The healing power of yoga

Now a certified yoga instructor, Degener teaches two classes at UC Santa Cruz, both of which are always full. (Photo by Carolyn Lagattuta)

When filmmaker Laura VanZee Taylor saw Maris Degener’s artwork, she sensed something was wrong.

The drawings, posted on Facebook by Degener’s mom, showed haunting images: a young woman with shadowed eyes, a trio of women, one of them an anxious-looking cyclops.

“Everyone was commenting about how talented Maris was,” says VanZee Taylor by phone from her Walnut Creek home, “but I couldn’t believe no one asked what they (the drawings) meant, what was going on there. They were really dark.”

Those questions would lead VanZee Taylor to create a powerful 54-minute documentary film titled I Am Maris that explores Degener’s fall into anorexia, her discovery of the healing power of yoga, and her eventual recovery. The film is now screening on Netflix.

Today the 20-year-old UC Santa Cruz College Ten junior who is majoring in psychology, is also getting requests to speak from Spain to Australia. She has given talks at Lululemon headquarters in Canada and to student groups from the College of Marin to UC Irvine. Parents, therapists, and those suffering from eating disorders have contacted her, and her Instagram account has grown from 7,000 followers to 35,000.

“I was just really inspired by her,” VanZee Taylor says.

Sitting at a table outside McHenry Library, Degener says that, as a child, she was prone to anxiety with a tendency toward depression. She also was a competitive student and athlete who felt the need to excel in everything she did. But as she transitioned from junior high into high school, she began to feel like she didn’t have an identity and, no matter how many accolades she got, she was never good enough. There were also changes at home.

She began to restrict what she ate almost as competitively as she’d done with her sports and school work.

“My eating disorder was my sense of control,” Degener says. “If I could control what I was eating, I felt like I was in control of an uncontrollable situation.”

By the end of her freshman year of high school, Degener was in the hospital. Her heart rate and blood pressure were dangerously low, her hair was falling out, her skin was grey. Eventually, she was released back home and her doctor suggested yoga as a way to exercise.

“I rolled my eyes and thought, ‘That’s just hippie stuff,’” Degener says.

But she happened to see a flyer for a free class at a new yoga studio and decided to go. At one point during the crowded class, the teacher asked everyone to get up and just start dancing.

“I realized, at one point, that I was smiling and it was the first time I’d smiled in two years,” Degener says. “And the fact I was smiling when I wasn’t being good at something was revolutionary.”

Degener went back to class again and again, discovering the healing power of Vinyasa yoga, which besides movement and breath, also emphasizes ethical standards like truthfulness, contentment, not coveting things, and letting go of the need to control. The studio owner then helped her understand how to take what she learned on the yoga mat into the real world.

Yoga became her healing tool.

“Eating was always symptom of a greater root cause,” Degener says. “Eating was one way I was able to control what I was feeling. Sometimes I still bump up against the root causes—perfectionism, anxiety, and feeling out of control—but now I have ways to cope with it. I cope with it through yoga and time outside and the help of therapists and friends.”

Now a certified yoga instructor, Degener teaches two classes at UC Santa Cruz, both of which are always full.

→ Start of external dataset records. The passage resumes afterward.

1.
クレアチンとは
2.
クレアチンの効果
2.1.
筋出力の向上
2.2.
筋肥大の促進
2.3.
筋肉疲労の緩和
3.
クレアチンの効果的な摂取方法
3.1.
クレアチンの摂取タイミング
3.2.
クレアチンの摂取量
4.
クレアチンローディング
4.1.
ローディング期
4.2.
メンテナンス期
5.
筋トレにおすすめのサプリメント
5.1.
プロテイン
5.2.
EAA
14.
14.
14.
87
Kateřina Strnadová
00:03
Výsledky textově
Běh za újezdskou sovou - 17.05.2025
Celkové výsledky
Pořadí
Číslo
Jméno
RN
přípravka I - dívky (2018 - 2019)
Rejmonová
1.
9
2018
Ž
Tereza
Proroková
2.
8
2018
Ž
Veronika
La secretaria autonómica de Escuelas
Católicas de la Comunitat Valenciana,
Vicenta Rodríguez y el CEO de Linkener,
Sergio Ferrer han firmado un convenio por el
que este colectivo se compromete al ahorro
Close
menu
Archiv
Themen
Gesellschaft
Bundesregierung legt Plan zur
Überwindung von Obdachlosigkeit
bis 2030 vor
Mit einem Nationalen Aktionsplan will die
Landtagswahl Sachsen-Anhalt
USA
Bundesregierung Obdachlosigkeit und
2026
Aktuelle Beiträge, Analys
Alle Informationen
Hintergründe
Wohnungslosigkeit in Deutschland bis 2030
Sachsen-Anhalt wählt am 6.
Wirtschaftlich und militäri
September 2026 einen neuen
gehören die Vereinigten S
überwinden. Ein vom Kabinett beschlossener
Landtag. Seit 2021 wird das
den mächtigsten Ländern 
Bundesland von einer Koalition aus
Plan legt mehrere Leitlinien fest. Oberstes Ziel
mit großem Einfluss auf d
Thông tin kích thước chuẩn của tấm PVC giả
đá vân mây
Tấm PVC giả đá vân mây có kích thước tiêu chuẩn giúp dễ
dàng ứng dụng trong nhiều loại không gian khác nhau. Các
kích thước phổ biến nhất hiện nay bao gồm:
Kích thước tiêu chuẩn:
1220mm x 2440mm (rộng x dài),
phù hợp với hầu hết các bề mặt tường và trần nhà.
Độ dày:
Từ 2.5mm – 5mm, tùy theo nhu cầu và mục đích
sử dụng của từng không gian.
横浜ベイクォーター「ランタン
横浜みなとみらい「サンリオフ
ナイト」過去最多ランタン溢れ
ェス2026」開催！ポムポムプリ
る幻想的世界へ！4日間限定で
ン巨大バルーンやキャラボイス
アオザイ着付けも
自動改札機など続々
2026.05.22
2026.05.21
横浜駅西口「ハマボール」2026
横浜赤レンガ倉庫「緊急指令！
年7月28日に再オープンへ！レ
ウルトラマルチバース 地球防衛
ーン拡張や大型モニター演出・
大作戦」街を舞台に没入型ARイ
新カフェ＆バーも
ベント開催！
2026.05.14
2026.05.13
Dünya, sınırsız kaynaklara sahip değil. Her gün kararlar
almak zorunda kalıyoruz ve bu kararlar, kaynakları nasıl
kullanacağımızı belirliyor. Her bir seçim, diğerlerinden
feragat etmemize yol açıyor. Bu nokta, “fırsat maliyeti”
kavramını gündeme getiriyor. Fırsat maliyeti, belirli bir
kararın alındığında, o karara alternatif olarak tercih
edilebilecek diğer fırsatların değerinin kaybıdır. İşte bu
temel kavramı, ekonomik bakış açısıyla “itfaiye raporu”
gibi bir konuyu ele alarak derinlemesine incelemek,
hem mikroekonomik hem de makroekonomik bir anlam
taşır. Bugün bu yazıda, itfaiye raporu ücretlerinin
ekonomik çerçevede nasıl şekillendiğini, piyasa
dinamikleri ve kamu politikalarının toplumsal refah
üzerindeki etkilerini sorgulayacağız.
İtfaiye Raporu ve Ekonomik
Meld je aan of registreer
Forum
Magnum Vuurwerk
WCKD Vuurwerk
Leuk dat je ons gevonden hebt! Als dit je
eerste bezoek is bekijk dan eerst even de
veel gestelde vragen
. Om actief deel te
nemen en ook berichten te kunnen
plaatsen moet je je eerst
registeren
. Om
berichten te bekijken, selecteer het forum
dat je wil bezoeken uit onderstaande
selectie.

For VanZee, I Am Maris is not only her first full-length documentary film but also a way to reach those dealing with anxiety, depression, or addiction.

“It was about: How do you go to a dark place and dig yourself out?” she says.

The documentary features Degener and her family telling stories of their confusion, shame, and even anger as Degener moved through her illness. There are shots of Degener in powerful yoga poses, glimpses of her art.

“I wanted to show mental illness isn’t a curse for life,” VanZee says. “I wanted to show people with mental illness, once they turn it around and work with it, are the most interesting, empathetic, brave, and strongest people I know.”